For decades, the standard scientific explanation for ageing has been almost apologetically vague: it is a “complex, multifactorial process” involving a slow accumulation of cellular errors. This view suggests that our bodies simply wear out, like old machinery, due to unavoidable DNA damage and toxic by-products. However, a unifying new “four process model” suggests that ageing is not a random slide into chaos, but a structured sequence of biological events driven by the forces of natural selection occurring within our own tissues. By viewing ageing through the lens of how cells compete and communicate, we can finally connect various “hallmarks” of decay, from cancer to weight gain, into a single, mechanistic map.
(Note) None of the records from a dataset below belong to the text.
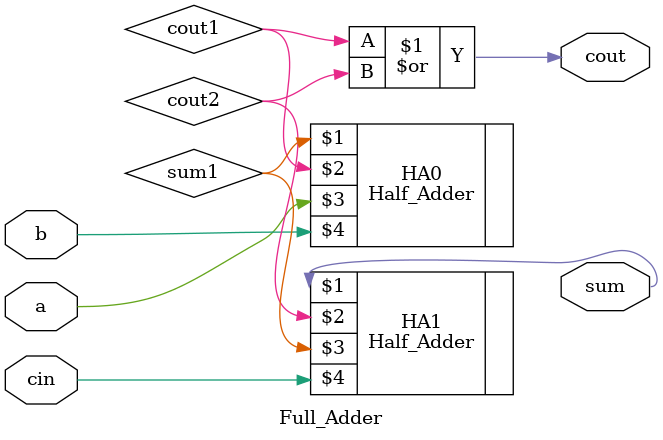
<source format=v>
`timescale 1ns / 1ps

module Full_Adder(output sum,cout,input a,b,cin);
wire cout1,cout2,sum1;
Half_Adder HA0(sum1,cout1,a,b);
Half_Adder HA1(sum,cout2,sum1,cin);
or o1(cout,cout1,cout2);
endmodule

</source>
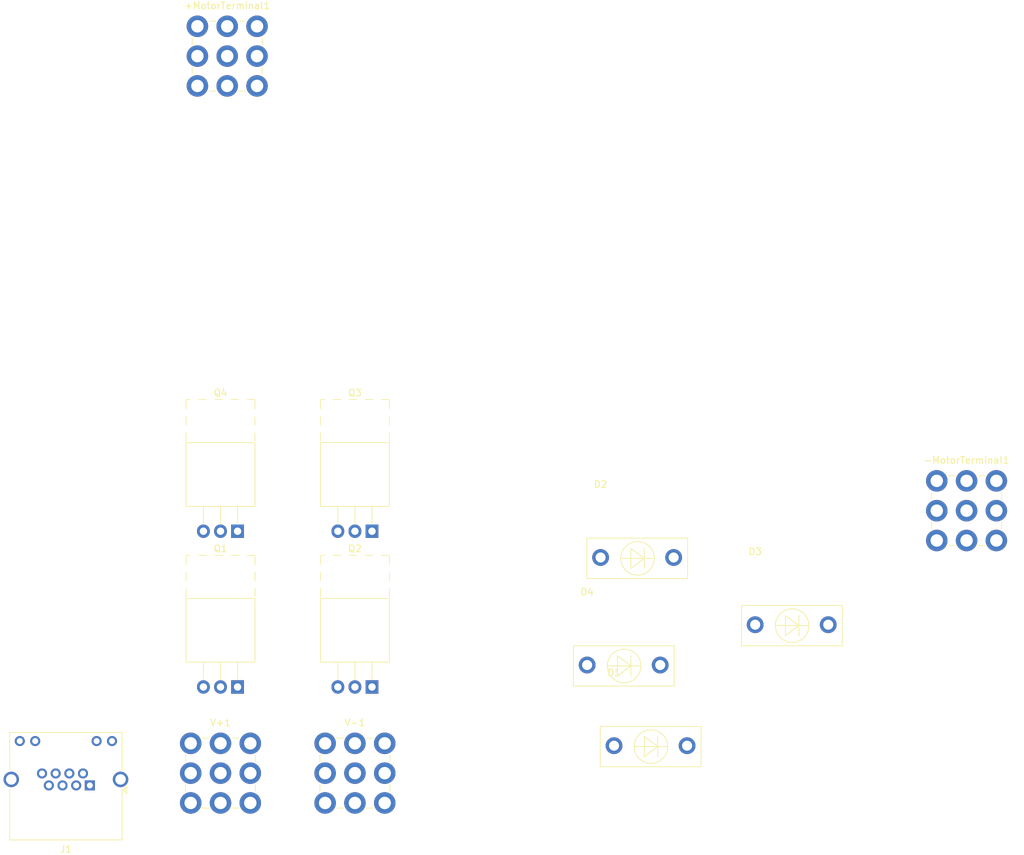
<source format=kicad_pcb>
(kicad_pcb (version 20211014) (generator pcbnew)

  (general
    (thickness 1.6)
  )

  (paper "A4")
  (layers
    (0 "F.Cu" signal)
    (31 "B.Cu" signal)
    (32 "B.Adhes" user "B.Adhesive")
    (33 "F.Adhes" user "F.Adhesive")
    (34 "B.Paste" user)
    (35 "F.Paste" user)
    (36 "B.SilkS" user "B.Silkscreen")
    (37 "F.SilkS" user "F.Silkscreen")
    (38 "B.Mask" user)
    (39 "F.Mask" user)
    (40 "Dwgs.User" user "User.Drawings")
    (41 "Cmts.User" user "User.Comments")
    (42 "Eco1.User" user "User.Eco1")
    (43 "Eco2.User" user "User.Eco2")
    (44 "Edge.Cuts" user)
    (45 "Margin" user)
    (46 "B.CrtYd" user "B.Courtyard")
    (47 "F.CrtYd" user "F.Courtyard")
    (48 "B.Fab" user)
    (49 "F.Fab" user)
    (50 "User.1" user)
    (51 "User.2" user)
    (52 "User.3" user)
    (53 "User.4" user)
    (54 "User.5" user)
    (55 "User.6" user)
    (56 "User.7" user)
    (57 "User.8" user)
    (58 "User.9" user)
  )

  (setup
    (pad_to_mask_clearance 0)
    (pcbplotparams
      (layerselection 0x00010fc_ffffffff)
      (disableapertmacros false)
      (usegerberextensions false)
      (usegerberattributes true)
      (usegerberadvancedattributes true)
      (creategerberjobfile true)
      (svguseinch false)
      (svgprecision 6)
      (excludeedgelayer true)
      (plotframeref false)
      (viasonmask false)
      (mode 1)
      (useauxorigin false)
      (hpglpennumber 1)
      (hpglpenspeed 20)
      (hpglpendiameter 15.000000)
      (dxfpolygonmode true)
      (dxfimperialunits true)
      (dxfusepcbnewfont true)
      (psnegative false)
      (psa4output false)
      (plotreference true)
      (plotvalue true)
      (plotinvisibletext false)
      (sketchpadsonfab false)
      (subtractmaskfromsilk false)
      (outputformat 1)
      (mirror false)
      (drillshape 1)
      (scaleselection 1)
      (outputdirectory "")
    )
  )

  (net 0 "")
  (net 1 "Net-(+MotorTerminal1-Pad1)")
  (net 2 "Net-(-MotorTerminal1-Pad1)")
  (net 3 "Net-(V-1-Pad1)")
  (net 4 "Net-(V+1-Pad1)")
  (net 5 "unconnected-(J1-Pad1)")
  (net 6 "Net-(J1-Pad2)")
  (net 7 "Net-(J1-Pad3)")
  (net 8 "unconnected-(J1-Pad4)")
  (net 9 "unconnected-(J1-Pad5)")
  (net 10 "unconnected-(J1-Pad6)")
  (net 11 "unconnected-(J1-Pad7)")
  (net 12 "unconnected-(J1-Pad8)")

  (footprint "TerminalBlock_Wuerth:Wuerth_REDCUBE-THR_WP-THRBU_74650195_THR" (layer "F.Cu") (at 237 107))

  (footprint "Connector_RJ:RJ45_Amphenol_RJHSE538X" (layer "F.Cu") (at 106.56 147.875 180))

  (footprint "Package_TO_SOT_THT:TO-220-3_Horizontal_TabUp" (layer "F.Cu") (at 128.54 110.055 180))

  (footprint "TerminalBlock_Wuerth:Wuerth_REDCUBE-THR_WP-THRBU_74650195_THR" (layer "F.Cu") (at 127 39.37))

  (footprint "TerminalBlock_Wuerth:Wuerth_REDCUBE-THR_WP-THRBU_74650195_THR" (layer "F.Cu") (at 146 146.05))

  (footprint "Package_TO_SOT_THT:TO-220-3_Horizontal_TabUp" (layer "F.Cu") (at 148.54 133.23 180))

  (footprint "Package_TO_SOT_THT:TO-220-3_Horizontal_TabUp" (layer "F.Cu") (at 128.54 133.23 180))

  (footprint "Schotty-Diode-THT:APT100S20BG" (layer "F.Cu") (at 205.55 113.095))

  (footprint "Schotty-Diode-THT:APT100S20BG" (layer "F.Cu") (at 184.55 131.095))

  (footprint "TerminalBlock_Wuerth:Wuerth_REDCUBE-THR_WP-THRBU_74650195_THR" (layer "F.Cu") (at 126 146.05))

  (footprint "Package_TO_SOT_THT:TO-220-3_Horizontal_TabUp" (layer "F.Cu") (at 148.54 110.055 180))

  (footprint "Schotty-Diode-THT:APT100S20BG" (layer "F.Cu") (at 182.55 103.095))

  (footprint "Schotty-Diode-THT:APT100S20BG" (layer "F.Cu") (at 180.55 119.095))

)

</source>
The first of these processes, dubbed celerisis, stems from a simple rule of biology: cells that proliferate and metabolise faster will naturally outcompete their slower neighbours. When DNA damage gives a cell a growth advantage, it spreads through the tissue like an invasive species. While this is evolutionarily efficient at a cellular level, for the organism it is disastrous, leading directly to “hyperfunctional” diseases such as cancer and fibrosis. Our tissues are essentially a battleground where the most aggressive cells strive to take over, threatening the stability of the entire body.
To prevent this internal takeover, our bodies have evolved a counter-measure known as intrinsic ageing. This is an active defence mechanism where slower-metabolising cells communicate with their faster neighbours via Notch signalling, using epigenetic “marks” to force them to slow down. Essentially, our tissues deliberately hit the brakes on growth to prevent cancer. The cost of this safety, however, is a progressive, body-wide metabolic slowdown. We do not age because our parts break; we age because our cells are forced to become sluggish to keep more dangerous mutants at bay.
This cellular slowdown triggers a third process: extrinsic ageing. As cells reduce their “anabolism” (growth and repair), they require less energy and therefore burn less fuel. Because the body maintains a strict equilibrium of bioavailable energy (ATP), this reduced demand causes mitochondria to shut down their furnaces. The unused glucose and lipids then begin to back up in the system, much like a factory with a stalled assembly line. This build-up induces insulin resistance as cells try to block further fuel entry, eventually leading to weight gain, metabolic syndrome, and the chronic “inflammageing” that defines late life.
In tissues where cells do not divide, such as the brain and heart, a fourth process occurs: mitopenia. Here, selection happens at the level of the mitochondria rather than the cell itself. Mutations in mitochondrial DNA can create organelles that are less functional but survive longer because they produce fewer reactive oxygen species (ROS). Over time, these “slower” but more persistent mitochondria dominate the cell, leading to the profound energy failures associated with Alzheimer’s and cardiovascular disease. This internal “survival of the slowest” mirrors the broader slowdown occurring across the rest of the body.
Understanding ageing as a sequence of evolved processes rather than a series of accidents changes how we might treat it. Current therapies like rapamycin or calorie restriction may work by mimicking or slowing these selection processes, while emerging tools like Yamanaka factors offer the potential to “reset” the epigenetic software of slowed cells. If ageing is indeed a shifted equilibrium designed to protect us from hyperactive disease, then the goal of future medicine will not just be to repair damage, but to safely retune the body’s metabolic pace back to the vigour of youth.